Paycom Earnings: Self-Service Payroll Cannibalizes Revenue and Upsells Stall but Shares Look Cheap
We lower our fair value estimate for Paycom PAYC to $295 from $370 per share following the release of mixed third-quarter results and underwhelming preliminary guidance for fiscal 2024. Paycom is facing ongoing difficulty converting the remaining third of existing clients to the firm’s flagship self-service payroll solution, Beti, while simultaneously facing headwinds from nonrecurring service revenue cannibalization. Following the result, we have lowered our long-term revenue per client assumptions, dragging on both top-line growth and profitability expectations. While the outlook has soured for Paycom, we continue to believe the business benefits from high customer switching costs underpinning our narrow moat rating, and we view the firm as well placed to take a further share of the expansive payroll and HCM market. Despite a sharp fall post-release as low as $166, Paycom shares remain attractive relative to our updated fair value estimate.
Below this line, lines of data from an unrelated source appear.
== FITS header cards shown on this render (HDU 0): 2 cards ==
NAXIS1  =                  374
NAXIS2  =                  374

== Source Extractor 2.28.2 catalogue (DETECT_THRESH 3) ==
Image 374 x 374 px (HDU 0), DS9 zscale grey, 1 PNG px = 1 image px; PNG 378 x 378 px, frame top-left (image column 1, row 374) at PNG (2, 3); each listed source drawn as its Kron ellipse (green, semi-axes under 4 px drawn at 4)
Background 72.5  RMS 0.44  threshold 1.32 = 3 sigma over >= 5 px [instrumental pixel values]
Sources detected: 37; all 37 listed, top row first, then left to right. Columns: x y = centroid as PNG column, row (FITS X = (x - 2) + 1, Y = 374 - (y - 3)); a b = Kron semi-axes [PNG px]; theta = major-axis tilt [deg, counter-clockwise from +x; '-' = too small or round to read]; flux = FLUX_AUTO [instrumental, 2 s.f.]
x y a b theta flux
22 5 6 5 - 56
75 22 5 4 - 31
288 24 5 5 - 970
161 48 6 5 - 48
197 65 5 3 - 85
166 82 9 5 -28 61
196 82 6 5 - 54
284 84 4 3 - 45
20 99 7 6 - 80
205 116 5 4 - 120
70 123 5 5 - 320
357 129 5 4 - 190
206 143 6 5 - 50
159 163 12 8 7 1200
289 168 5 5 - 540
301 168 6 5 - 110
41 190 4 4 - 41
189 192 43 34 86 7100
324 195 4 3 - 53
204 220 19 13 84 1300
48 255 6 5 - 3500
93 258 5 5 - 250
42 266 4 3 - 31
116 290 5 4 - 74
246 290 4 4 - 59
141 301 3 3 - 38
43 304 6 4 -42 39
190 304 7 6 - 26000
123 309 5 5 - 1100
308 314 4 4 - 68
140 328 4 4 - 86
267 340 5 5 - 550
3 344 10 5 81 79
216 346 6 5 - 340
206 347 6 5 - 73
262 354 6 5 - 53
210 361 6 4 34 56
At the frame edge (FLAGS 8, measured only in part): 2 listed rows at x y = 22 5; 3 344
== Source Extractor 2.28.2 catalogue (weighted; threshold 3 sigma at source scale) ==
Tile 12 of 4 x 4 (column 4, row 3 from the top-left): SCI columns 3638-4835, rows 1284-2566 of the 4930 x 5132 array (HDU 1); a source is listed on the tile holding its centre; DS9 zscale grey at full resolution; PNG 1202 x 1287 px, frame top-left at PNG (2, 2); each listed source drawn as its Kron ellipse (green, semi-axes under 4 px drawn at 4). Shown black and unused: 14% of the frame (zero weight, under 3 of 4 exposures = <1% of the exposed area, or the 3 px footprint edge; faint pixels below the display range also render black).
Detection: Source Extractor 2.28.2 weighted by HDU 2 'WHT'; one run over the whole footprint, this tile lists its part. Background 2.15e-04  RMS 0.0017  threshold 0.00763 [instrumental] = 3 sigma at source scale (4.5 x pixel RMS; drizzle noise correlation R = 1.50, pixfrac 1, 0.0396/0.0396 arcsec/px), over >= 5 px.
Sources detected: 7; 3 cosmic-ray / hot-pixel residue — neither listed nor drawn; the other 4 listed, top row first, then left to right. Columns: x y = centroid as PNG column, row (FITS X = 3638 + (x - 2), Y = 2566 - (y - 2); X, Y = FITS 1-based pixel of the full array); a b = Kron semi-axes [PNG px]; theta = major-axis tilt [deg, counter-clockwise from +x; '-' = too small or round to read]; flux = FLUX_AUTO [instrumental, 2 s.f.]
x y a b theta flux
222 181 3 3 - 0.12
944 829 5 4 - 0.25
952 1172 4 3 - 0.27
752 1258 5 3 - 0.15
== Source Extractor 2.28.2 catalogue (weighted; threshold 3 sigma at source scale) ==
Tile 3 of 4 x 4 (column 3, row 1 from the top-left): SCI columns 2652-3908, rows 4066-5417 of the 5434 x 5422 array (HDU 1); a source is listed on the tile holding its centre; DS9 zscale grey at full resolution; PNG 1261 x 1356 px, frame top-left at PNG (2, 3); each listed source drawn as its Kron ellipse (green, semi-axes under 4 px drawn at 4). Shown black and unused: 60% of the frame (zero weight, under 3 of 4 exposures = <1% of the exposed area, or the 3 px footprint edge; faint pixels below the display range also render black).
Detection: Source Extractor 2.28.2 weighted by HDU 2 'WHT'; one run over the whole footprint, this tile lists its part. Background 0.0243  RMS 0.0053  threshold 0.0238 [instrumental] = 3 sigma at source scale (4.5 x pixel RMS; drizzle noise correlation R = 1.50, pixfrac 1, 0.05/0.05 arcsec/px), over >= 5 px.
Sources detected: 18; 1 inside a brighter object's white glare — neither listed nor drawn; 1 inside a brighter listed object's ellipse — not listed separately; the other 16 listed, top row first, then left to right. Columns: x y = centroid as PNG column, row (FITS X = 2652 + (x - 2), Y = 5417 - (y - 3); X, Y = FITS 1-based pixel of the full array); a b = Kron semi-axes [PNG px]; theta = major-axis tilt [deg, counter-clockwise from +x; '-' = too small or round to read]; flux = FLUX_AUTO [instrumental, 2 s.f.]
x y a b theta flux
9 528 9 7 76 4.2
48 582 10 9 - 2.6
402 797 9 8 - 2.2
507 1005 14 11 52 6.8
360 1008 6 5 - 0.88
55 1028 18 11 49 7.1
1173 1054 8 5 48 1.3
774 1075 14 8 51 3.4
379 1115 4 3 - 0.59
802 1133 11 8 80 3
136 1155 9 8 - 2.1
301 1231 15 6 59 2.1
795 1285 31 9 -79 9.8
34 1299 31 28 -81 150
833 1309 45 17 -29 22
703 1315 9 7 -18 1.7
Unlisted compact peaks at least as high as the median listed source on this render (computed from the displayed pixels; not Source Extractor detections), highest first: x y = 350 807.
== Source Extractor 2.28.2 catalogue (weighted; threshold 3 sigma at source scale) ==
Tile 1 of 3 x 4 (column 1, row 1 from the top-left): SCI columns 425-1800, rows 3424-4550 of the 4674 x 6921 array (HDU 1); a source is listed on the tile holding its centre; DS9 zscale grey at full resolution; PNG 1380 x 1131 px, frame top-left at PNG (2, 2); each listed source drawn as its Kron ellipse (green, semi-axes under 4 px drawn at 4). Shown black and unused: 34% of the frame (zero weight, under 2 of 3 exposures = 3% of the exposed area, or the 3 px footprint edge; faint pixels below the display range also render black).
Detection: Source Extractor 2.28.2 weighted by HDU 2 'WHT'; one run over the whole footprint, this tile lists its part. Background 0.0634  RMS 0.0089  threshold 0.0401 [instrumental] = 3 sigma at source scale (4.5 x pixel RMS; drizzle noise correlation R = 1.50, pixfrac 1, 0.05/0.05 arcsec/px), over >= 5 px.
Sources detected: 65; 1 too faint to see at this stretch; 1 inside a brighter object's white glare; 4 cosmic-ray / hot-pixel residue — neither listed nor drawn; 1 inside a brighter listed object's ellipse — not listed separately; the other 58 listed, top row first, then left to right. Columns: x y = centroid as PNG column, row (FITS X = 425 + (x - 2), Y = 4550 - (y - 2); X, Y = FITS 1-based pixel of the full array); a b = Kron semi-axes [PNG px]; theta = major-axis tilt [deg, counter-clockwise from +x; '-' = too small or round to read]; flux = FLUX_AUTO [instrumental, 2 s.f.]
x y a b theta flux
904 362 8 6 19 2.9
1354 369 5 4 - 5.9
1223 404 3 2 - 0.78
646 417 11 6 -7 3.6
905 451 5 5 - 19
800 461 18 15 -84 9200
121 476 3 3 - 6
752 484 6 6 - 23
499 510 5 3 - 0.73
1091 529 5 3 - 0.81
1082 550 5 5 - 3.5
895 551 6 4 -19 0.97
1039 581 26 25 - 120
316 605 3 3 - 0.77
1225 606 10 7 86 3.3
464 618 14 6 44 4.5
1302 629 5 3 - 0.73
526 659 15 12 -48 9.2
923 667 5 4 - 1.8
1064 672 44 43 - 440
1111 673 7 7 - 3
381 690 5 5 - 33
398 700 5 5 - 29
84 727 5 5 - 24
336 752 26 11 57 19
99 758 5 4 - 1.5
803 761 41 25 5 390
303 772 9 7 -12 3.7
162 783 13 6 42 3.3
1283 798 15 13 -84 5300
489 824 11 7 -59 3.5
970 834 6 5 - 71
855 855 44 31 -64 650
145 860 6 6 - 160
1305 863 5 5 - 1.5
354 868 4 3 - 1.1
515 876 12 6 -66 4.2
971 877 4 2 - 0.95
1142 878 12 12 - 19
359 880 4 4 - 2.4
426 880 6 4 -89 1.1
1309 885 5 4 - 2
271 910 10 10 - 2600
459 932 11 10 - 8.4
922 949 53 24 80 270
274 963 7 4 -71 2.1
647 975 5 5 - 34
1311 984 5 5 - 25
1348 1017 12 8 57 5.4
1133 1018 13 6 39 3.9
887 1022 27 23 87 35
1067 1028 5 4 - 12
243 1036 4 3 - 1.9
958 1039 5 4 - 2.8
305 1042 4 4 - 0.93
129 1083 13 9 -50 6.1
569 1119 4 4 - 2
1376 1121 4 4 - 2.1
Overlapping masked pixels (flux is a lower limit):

Paycom’s laser focus on driving automation and self-service payroll appears to have become a double-edged sword for the firm. Beti continues to be a key drawcard for new clients looking to reduce costly payroll errors and improve efficiency and has supported stickier clients and margin uplift for Paycom. However, increased accuracy through automation and employee engagement has been at the expense of Paycom’s revenue tied to ad hoc payroll correction services. Simultaneously, conversion resistance among remaining clients appears increasingly structural, and we now expect Paycom will need to service duplicate payroll platforms and enjoy lower module adoption over the long term, limiting operating leverage relative to our prior forecasts.